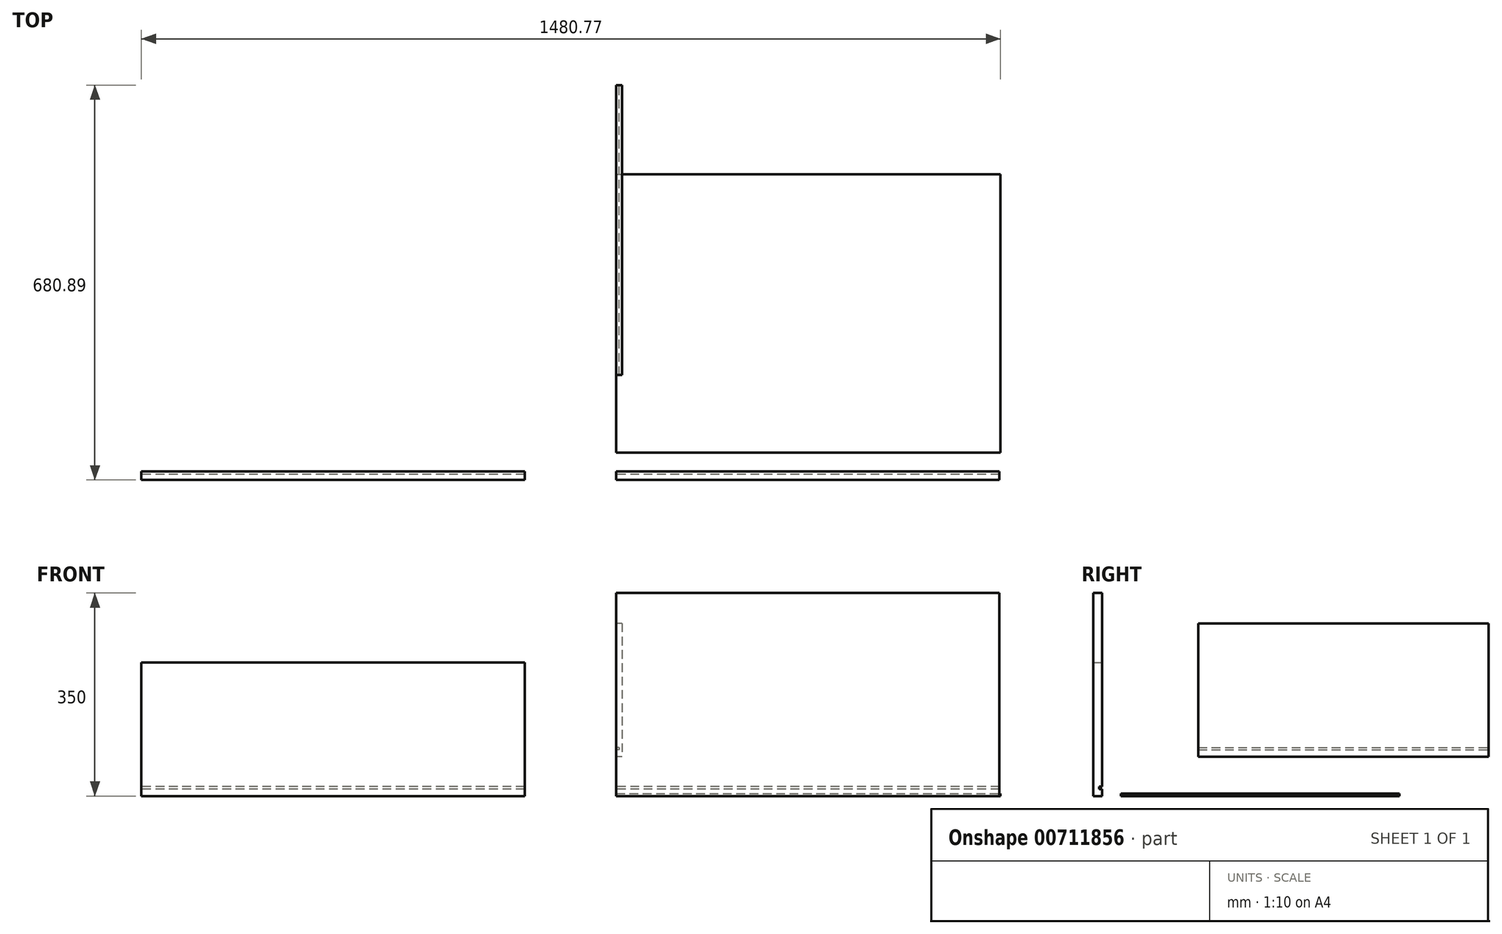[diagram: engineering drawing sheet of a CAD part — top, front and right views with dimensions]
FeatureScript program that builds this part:
annotation { "Feature Type Name" : "Feature", "Feature Type Description" : "" }
export const myFeature = defineFeature(function(context is Context, id is Id, definition is map)
    precondition{}
    {
        {
            var Q0;
            Q0=qCreatedBy(makeId("Front.planeOp"),FACE);
            var sketch = newSketch(context, id + "F0", { "sketchPlane" : qUnion([Q0])});
            skLineSegment(sketch, "E0.bottom", {"start": v(0, 0) * mm, "end": v(660.5, 0) * mm});
            skLineSegment(sketch, "E0.top", {"start": v(0, 350) * mm, "end": v(660.5, 350) * mm});
            skLineSegment(sketch, "E0.left", {"start": v(0, 0) * mm, "end": v(0, 350) * mm});
            skLineSegment(sketch, "E0.right", {"start": v(660.5, 0) * mm, "end": v(660.5, 350) * mm});
            skLineSegment(sketch, "E1.bottom", {"start": v(660.5, 16) * mm, "end": v(0, 16) * mm});
            skLineSegment(sketch, "E1.top", {"start": v(660.5, 12) * mm, "end": v(0, 12) * mm});
            skLineSegment(sketch, "E1.left", {"start": v(660.5, 16) * mm, "end": v(660.5, 12) * mm});
            skLineSegment(sketch, "E1.right", {"start": v(0, 16) * mm, "end": v(0, 12) * mm});
            skSolve(sketch);
        }
        {
            var Q0;
            Q0 = qSketchRegion(id + "F0", true);
            extrude(context, id + "F1", {"entities" : qUnion([Q0]), "depth" : 15 * mm, "offsetDistance" : 25 * mm});
        }
        {
            var Q0;
            Q0=qCreatedBy(makeId("Top.planeOp"),FACE);
            var sketch = newSketch(context, id + "F2", { "sketchPlane" : qUnion([Q0])});
            skLineSegment(sketch, "E2.bottom", {"start": v(0, 32.48) * mm, "end": v(662.5, 32.48) * mm});
            skLineSegment(sketch, "E2.top", {"start": v(0, 512.48) * mm, "end": v(662.5, 512.48) * mm});
            skLineSegment(sketch, "E2.left", {"start": v(0, 32.48) * mm, "end": v(0, 512.48) * mm});
            skLineSegment(sketch, "E2.right", {"start": v(662.5, 32.48) * mm, "end": v(662.5, 512.48) * mm});
            skSolve(sketch);
        }
        {
            var Q0;
            Q0 = qSketchRegion(id + "F2", true);
            extrude(context, id + "F3", {"entities" : qUnion([Q0]), "depth" : 4 * mm, "offsetDistance" : 25 * mm});
        }
        {
            var Q0;
            Q0=makeQuery(id+"F0.imprint","IMPRINT",FACE,{"disambiguationData":[TD([[makeQuery(id+"F0.imprint","IMPRINT",EDGE,{"derivedFrom":sQuery(id+"F0.wireOp",EDGE,"E1.bottom")}),1.0]])]});
            extrude(context, id + "F4", {"entities" : qUnion([Q0]), "operationType" : NewBodyOperationType.REMOVE, "depth" : 5 * mm, "offsetDistance" : 25 * mm});
        }
        {
            var Q0;
            Q0=qCreatedBy(makeId("Front.planeOp"),FACE);
            var sketch = newSketch(context, id + "F5", { "sketchPlane" : qUnion([Q0])});
            skLineSegment(sketch, "E3.bottom", {"start": v(-157.77, 230) * mm, "end": v(-818.27, 230) * mm});
            skLineSegment(sketch, "E3.top", {"start": v(-157.77, 0) * mm, "end": v(-818.27, 0) * mm});
            skLineSegment(sketch, "E3.left", {"start": v(-157.77, 230) * mm, "end": v(-157.77, 0) * mm});
            skLineSegment(sketch, "E3.right", {"start": v(-818.27, 230) * mm, "end": v(-818.27, 0) * mm});
            skLineSegment(sketch, "E4.bottom", {"start": v(-157.77, 16) * mm, "end": v(-818.27, 16) * mm});
            skLineSegment(sketch, "E4.top", {"start": v(-157.77, 12) * mm, "end": v(-818.27, 12) * mm});
            skLineSegment(sketch, "E4.left", {"start": v(-157.77, 16) * mm, "end": v(-157.77, 12) * mm});
            skLineSegment(sketch, "E4.right", {"start": v(-818.27, 16) * mm, "end": v(-818.27, 12) * mm});
            skSolve(sketch);
        }
        {
            var Q0;
            {var subQ0=sQuery(id+"F5.wireOp",EDGE,"E3.bottom");Q0=makeQuery(id+"F5.imprint","IMPRINT",FACE,{"disambiguationData":[TD([[makeQuery(id+"F5.imprint","IMPRINT",EDGE,{"derivedFrom":subQ0}),1.0]])]});}
            var Q1;
            Q1=makeQuery(id+"F5.imprint","IMPRINT",FACE,{"disambiguationData":[TD([[makeQuery(id+"F5.imprint","IMPRINT",EDGE,{"derivedFrom":sQuery(id+"F5.wireOp",EDGE,"E4.bottom")}),1.0]])]});
            var Q2;
            {var subQ0=sQuery(id+"F5.wireOp",EDGE,"E3.top");Q2=makeQuery(id+"F5.imprint","IMPRINT",FACE,{"disambiguationData":[TD([[makeQuery(id+"F5.imprint","IMPRINT",EDGE,{"derivedFrom":subQ0}),-1.0]])]});}
            extrude(context, id + "F6", {"entities" : qUnion([Q0, Q1, Q2]), "depth" : 15 * mm, "offsetDistance" : 25 * mm});
        }
        {
            var Q0;
            Q0=makeQuery(id+"F5.imprint","IMPRINT",FACE,{"disambiguationData":[TD([[makeQuery(id+"F5.imprint","IMPRINT",EDGE,{"derivedFrom":sQuery(id+"F5.wireOp",EDGE,"E4.bottom")}),1.0]])]});
            extrude(context, id + "F7", {"entities" : qUnion([Q0]), "operationType" : NewBodyOperationType.REMOVE, "depth" : 5 * mm, "offsetDistance" : 25 * mm});
        }
        {
            var Q0;
            Q0=qCreatedBy(makeId("Right.planeOp"),FACE);
            var sketch = newSketch(context, id + "F8", { "sketchPlane" : qUnion([Q0])});
            skLineSegment(sketch, "E5.bottom", {"start": v(165.9, 297.75) * mm, "end": v(665.9, 297.75) * mm});
            skLineSegment(sketch, "E5.top", {"start": v(165.9, 67.75) * mm, "end": v(665.9, 67.75) * mm});
            skLineSegment(sketch, "E5.left", {"start": v(165.9, 297.75) * mm, "end": v(165.9, 67.75) * mm});
            skLineSegment(sketch, "E5.right", {"start": v(665.9, 297.75) * mm, "end": v(665.9, 67.75) * mm});
            skLineSegment(sketch, "E6.bottom", {"start": v(165.9, 79.75) * mm, "end": v(665.9, 79.75) * mm});
            skLineSegment(sketch, "E6.top", {"start": v(165.9, 83.75) * mm, "end": v(665.9, 83.75) * mm});
            skLineSegment(sketch, "E6.left", {"start": v(165.9, 79.75) * mm, "end": v(165.9, 83.75) * mm});
            skLineSegment(sketch, "E6.right", {"start": v(665.9, 79.75) * mm, "end": v(665.9, 83.75) * mm});
            skSolve(sketch);
        }
        {
            var Q0;
            {var subQ0=sQuery(id+"F8.wireOp",EDGE,"E5.bottom");Q0=makeQuery(id+"F8.imprint","IMPRINT",FACE,{"disambiguationData":[TD([[makeQuery(id+"F8.imprint","IMPRINT",EDGE,{"derivedFrom":subQ0}),-1.0]])]});}
            var Q1;
            Q1=makeQuery(id+"F8.imprint","IMPRINT",FACE,{"disambiguationData":[TD([[makeQuery(id+"F8.imprint","IMPRINT",EDGE,{"derivedFrom":sQuery(id+"F8.wireOp",EDGE,"E6.bottom")}),1.0]])]});
            var Q2;
            {var subQ0=sQuery(id+"F8.wireOp",EDGE,"E5.top");Q2=makeQuery(id+"F8.imprint","IMPRINT",FACE,{"disambiguationData":[TD([[makeQuery(id+"F8.imprint","IMPRINT",EDGE,{"derivedFrom":subQ0}),1.0]])]});}
            extrude(context, id + "F9", {"entities" : qUnion([Q0, Q1, Q2]), "depth" : 10 * mm, "offsetDistance" : 25 * mm});
        }
        {
            var Q0;
            Q0=makeQuery(id+"F8.imprint","IMPRINT",FACE,{"disambiguationData":[TD([[makeQuery(id+"F8.imprint","IMPRINT",EDGE,{"derivedFrom":sQuery(id+"F8.wireOp",EDGE,"E6.bottom")}),1.0]])]});
            extrude(context, id + "F10", {"entities" : qUnion([Q0]), "operationType" : NewBodyOperationType.REMOVE, "depth" : 5 * mm, "offsetDistance" : 25 * mm});
        }
    });
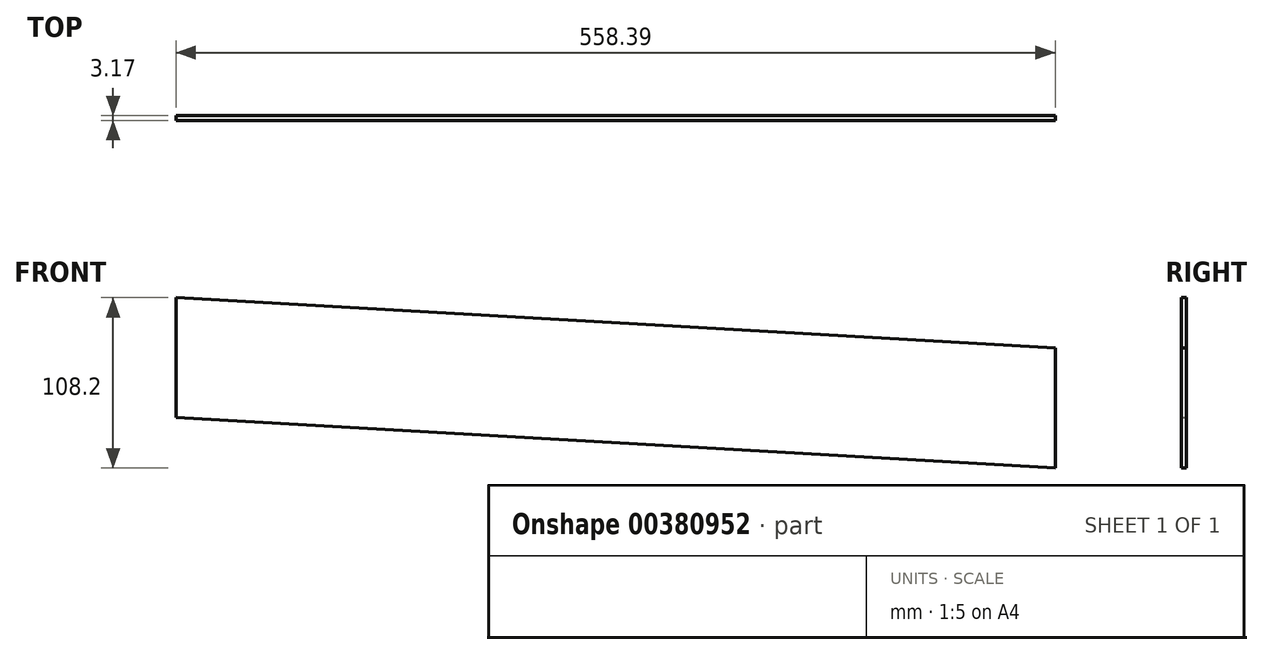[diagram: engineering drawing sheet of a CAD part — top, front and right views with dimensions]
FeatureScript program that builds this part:
annotation { "Feature Type Name" : "Feature", "Feature Type Description" : "" }
export const myFeature = defineFeature(function(context is Context, id is Id, definition is map)
    precondition{}
    {
        {
            var Q0;
            Q0=qCreatedBy(makeId("Front.planeOp"),FACE);
            var sketch = newSketch(context, id + "F0", { "sketchPlane" : qUnion([Q0])});
            skLineSegment(sketch, "E0", {"start": v(0, 0) * mm, "end": v(0, 76.2) * mm});
            skLineSegment(sketch, "E1", {"start": v(0, 76.2) * mm, "end": v(-558.4, 108.2) * mm});
            skLineSegment(sketch, "E2", {"start": v(-558.4, 108.2) * mm, "end": v(-558.4, 32) * mm});
            skLineSegment(sketch, "E3", {"start": v(-558.4, 32) * mm, "end": v(0, 0) * mm});
            skSolve(sketch);
        }
        {
            var Q0;
            Q0=qSketchRegion(id+"F0",true);
            extrude(context, id + "F1", {"entities" : qUnion([Q0]), "depth" : 3.17 * mm});
        }
    });
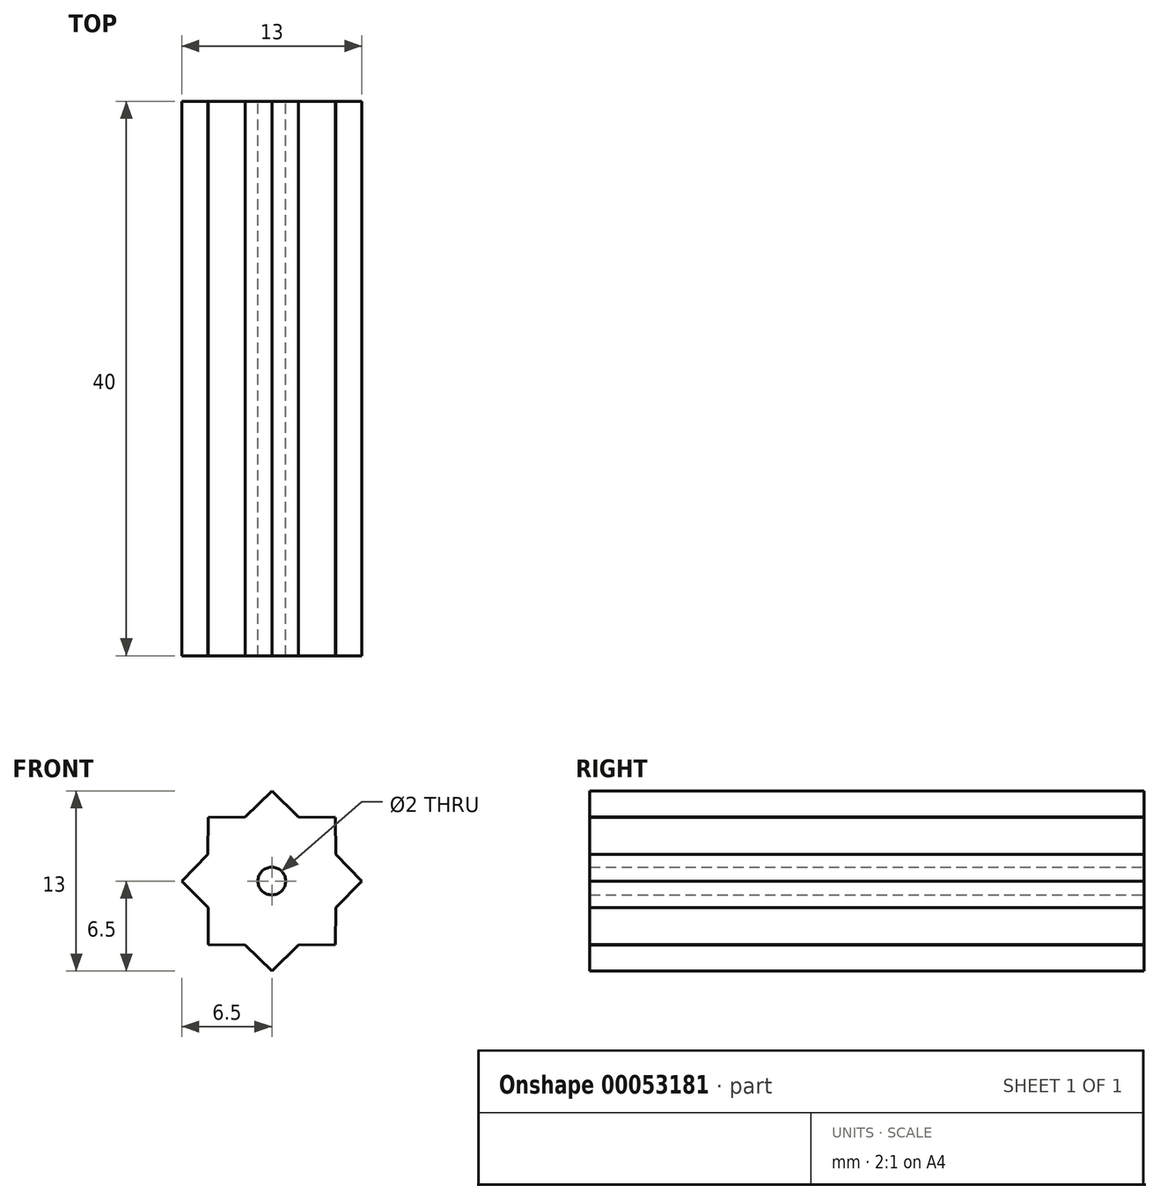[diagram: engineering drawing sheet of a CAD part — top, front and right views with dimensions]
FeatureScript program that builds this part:
annotation { "Feature Type Name" : "Feature", "Feature Type Description" : "" }
export const myFeature = defineFeature(function(context is Context, id is Id, definition is map)
    precondition{}
    {
        {
            var Q0;
            Q0=qCreatedBy(makeId("Front.planeOp"),FACE);
            var sketch = newSketch(context, id + "F0", { "sketchPlane" : qUnion([Q0])});
            skCircle(sketch, "E0", {"center": v(0, 0) * mm, "radius": 1 * mm});
            skCircle(sketch, "E1", {"center": v(0, 0) * mm, "radius": 6.5 * mm});
            skPoint(sketch, "E2", {"position": v(-4.6, 4.6) * mm});
            skPoint(sketch, "E3", {"position": v(4.6, 4.6) * mm});
            skPoint(sketch, "E4", {"position": v(4.6, -4.6) * mm});
            skPoint(sketch, "E5", {"position": v(-4.6, -4.6) * mm});
            skLineSegment(sketch, "E6", {"start": v(-1.9, -4.6) * mm, "end": v(-4.6, -4.6) * mm});
            skLineSegment(sketch, "E7", {"start": v(-1.9, -4.6) * mm, "end": v(0, -6.5) * mm});
            skLineSegment(sketch, "E8", {"start": v(-4.6, -4.6) * mm, "end": v(-4.6, -1.9) * mm});
            skLineSegment(sketch, "E9", {"start": v(-4.6, -1.9) * mm, "end": v(-6.5, 0) * mm});
            skLineSegment(sketch, "E10", {"start": v(-6.5, 0) * mm, "end": v(-4.63, 1.92) * mm});
            skLineSegment(sketch, "E11", {"start": v(-4.63, 1.92) * mm, "end": v(-4.6, 4.6) * mm});
            skLineSegment(sketch, "E12", {"start": v(-4.6, 4.6) * mm, "end": v(-1.92, 4.64) * mm});
            skLineSegment(sketch, "E13", {"start": v(-1.92, 4.64) * mm, "end": v(0, 6.5) * mm});
            skLineSegment(sketch, "E14", {"start": v(0, 6.5) * mm, "end": v(1.92, 4.64) * mm});
            skLineSegment(sketch, "E15", {"start": v(1.92, 4.64) * mm, "end": v(4.6, 4.6) * mm});
            skLineSegment(sketch, "E16", {"start": v(4.6, 4.6) * mm, "end": v(4.62, 1.92) * mm});
            skLineSegment(sketch, "E17", {"start": v(4.62, 1.92) * mm, "end": v(6.5, 0) * mm});
            skLineSegment(sketch, "E18", {"start": v(6.5, 0) * mm, "end": v(4.6, -1.9) * mm});
            skLineSegment(sketch, "E19", {"start": v(4.6, -1.9) * mm, "end": v(4.6, -4.6) * mm});
            skLineSegment(sketch, "E20", {"start": v(0, -6.5) * mm, "end": v(1.9, -4.6) * mm});
            skLineSegment(sketch, "E21", {"start": v(1.9, -4.6) * mm, "end": v(4.6, -4.6) * mm});
            skSolve(sketch);
        }
        {
            var Q0;
            Q0=makeQuery(id+"F0.imprint","IMPRINT",FACE,{"disambiguationData":[TD([[makeQuery(id+"F0.imprint","IMPRINT",EDGE,{"derivedFrom":sQuery(id+"F0.wireOp",EDGE,"E0")}),-1.0]])]});
            extrude(context, id + "F1", {"entities" : qUnion([Q0]), "depth" : 40 * mm});
        }
    });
※ ※ ※
- AIM
Locate each line in the listing above that contains the string "qSketchRegion", and copy those lines.

- EXERCISE SOLUTION
            Q0 = qSketchRegion(id + "F0", true);
            Q0 = qSketchRegion(id + "F2", true);
            Q0=qSketchRegion(id+"F0",true);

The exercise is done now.